No hay espacio para definir lo que es cultura, y otros lo han hecho mejor de lo que podría hacerlo yo, pero hice cuenta de lo mucho que ha cambiado la sociedad chilena en el último tiempo, y en los cambios que posiblemente vengan en el futuro. Mi cultura –y eso que no soy tan viejo– era una en la cual hombre y mujer se casaban hasta que la muerte los separase, en la que los alumnos respetaban al profesor y el profesor sabía exigir ese respeto, en la que el embarazo adolescente no era algo indiferente, en la que ciertas imágenes no podían exhibirse en público, en la que fumar marihuana no era señal de estar al día, o en la que una persona podía ofrecer su opinión sin ser insultada de vuelta, etc. 

Muchos intentaron defender esta cultura, con poco éxito. Es cosa de notar, por ejemplo, como la ley de divorcio se aplicó retroactivamente: a quienes se casaron pensando que era para toda la vida, les cambiaron las reglas de juego en la mitad. No se respetó su cultura, ni su voluntad de conservarla. 

Más allá de lo dicho, la degradación del debate público, sobre todo en internet, muestra que a quienes quieren conservar su cultura –si se trata de la cultura que había en Chile hasta hace poco– se los trata como bichos raros o cosas peores. Es de suponer que el INDH no hará ninguna campaña acerca de esto. No hay a quién reclamar este derecho, porque en nuestro país, todos somos iguales, pero algunos más iguales que otros.


martes, 4 de junio de 2013

Profesionales Importados

Hace unos días un amigo comentaba que se estaba notando la llegada de los profesionales españoles a Chile. No estaba muy tranquilo, eran competencia. No manejo números, pero otro añadía que todas las semanas le llegaban un par de peticiones de trabajo desde España. La crisis europea, y sobre todo la falta de empleo, está haciendo que la historia (algo) se repita: españoles aventureros dejan la Madre Patria para ir a buscar mejor fortuna en el Nuevo Mundo.

No hace falta entrar a investigar las causas de la crisis en Europa, son bastante complejas, y van más allá de la economía. Además, quienes las entienden no necesitan una explicación, y a quienes no las entienden una explicación no les serviría (¿O habrá que abundar acerca del fracaso del Estado de Bienestar después de los disturbios en Suecia?). Es una lástima no poder escarmentar en cabeza ajena. Pero podemos considerar un pequeño detalle.

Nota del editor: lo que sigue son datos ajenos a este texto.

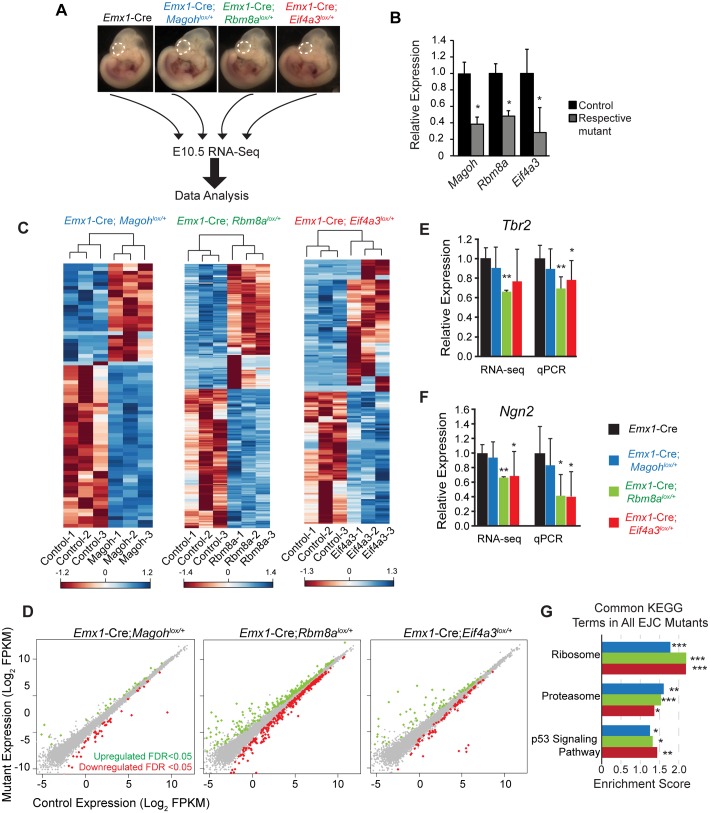
Transcriptome analyses of E10.5 Magoh, Rbm8a, and Eif4a3 haploinsufficient cortices reveal common downstream pathways.(A) Diagrammatic overview of RNA sequencing analysis of E10.5 neocortices from indicated genotypes. (B) qPCR showing expression of Magoh, Rbm8a, and Eif4a3 in their respective mutant E10.5 cortices. (C) Heatmaps showing z-score transformed normalized expression for all affected transcripts with an FDR corrected p-value, q< 0.05. Genes and samples were clustered using correlation distance with complete linkage. (D) Scatter plots of transcripts significantly upregulated (green dots) and downregulated (red dots) in E10.5 Emx1-Cre;Magohlox/+, Emx1-Cre;Rbm8alox/+, and Emx1-Cre;Eif4a3lox/+ cortices (q<0.05). (E, F) qRT-PCR validation at E11.5 compared to relative RNA-seq values of Tbr2 (E) and Ngn2 (F) in the indicated genotypes. For RNA-seq and qPCR, each control was normalized to 1.0 and compared to mutants. (G) Graph depicting common KEGG terms identified by GSEA analysis that were significant in all 3 EJC mutants, showing corresponding enrichment score. Student’s t test (B,E,F), Error bars, S.D. *, p<0.05, **, p<0.01, ***, p<0.001.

A pesar de que unos cuantos recién llegados pongan nerviosos a los que ya están acá, y que algunos individuos salgan personalmente perjudicados,  es de esperarse que el resultado general sea bueno para el país; implicaría un alza en el nivel general de los profesionales, en cantidad, por supuesto, y quizás también en calidad. Muchos de los españoles que llegan a estas costas tienen, además de su título, algún postgrado.

Sin embargo, aunque los títulos puedan ser equivalentes, hay una diferencia entre los profesionales importados y los hechos en Chile. Los europeos estudiaron con mucha ayuda del Estado. “Competencia desleal” dirá el atribulado chileno, que tuvo que pagarse sus estudios recurriendo a su familia o a la deuda, mientras el español que llega a postular al mismo puesto de trabajo descansaba sobre los contribuyentes – y aprovechaba de añadir un magíster a su título.  Es por esto que este influjo de profesionales españoles no es una exportación, sino más bien un regalo de España a Chile. No deja de ser extraño que el dinero del contribuyente español termine, finalmente, beneficiando a una empresa o institución chilena. Lo triste es que al contribuyente hispano no le sobran los recursos.

Si se tratase de cosas materiales, los chilenos afectados podrían invocar alguna ley que los protegiera de la llegada de bienes subsidiados por un Estado extranjero, pero las personas no son sometidas a ese escrutinio. Como moraleja de todo esto, se puede concluir, tentativamente, que la educación gratuita no sirve de mucho si se descuidan las condiciones para que pueda aprovecharse. En el peor de los casos, los recursos pueden terminar lejos del país, en algún lugar insospechado.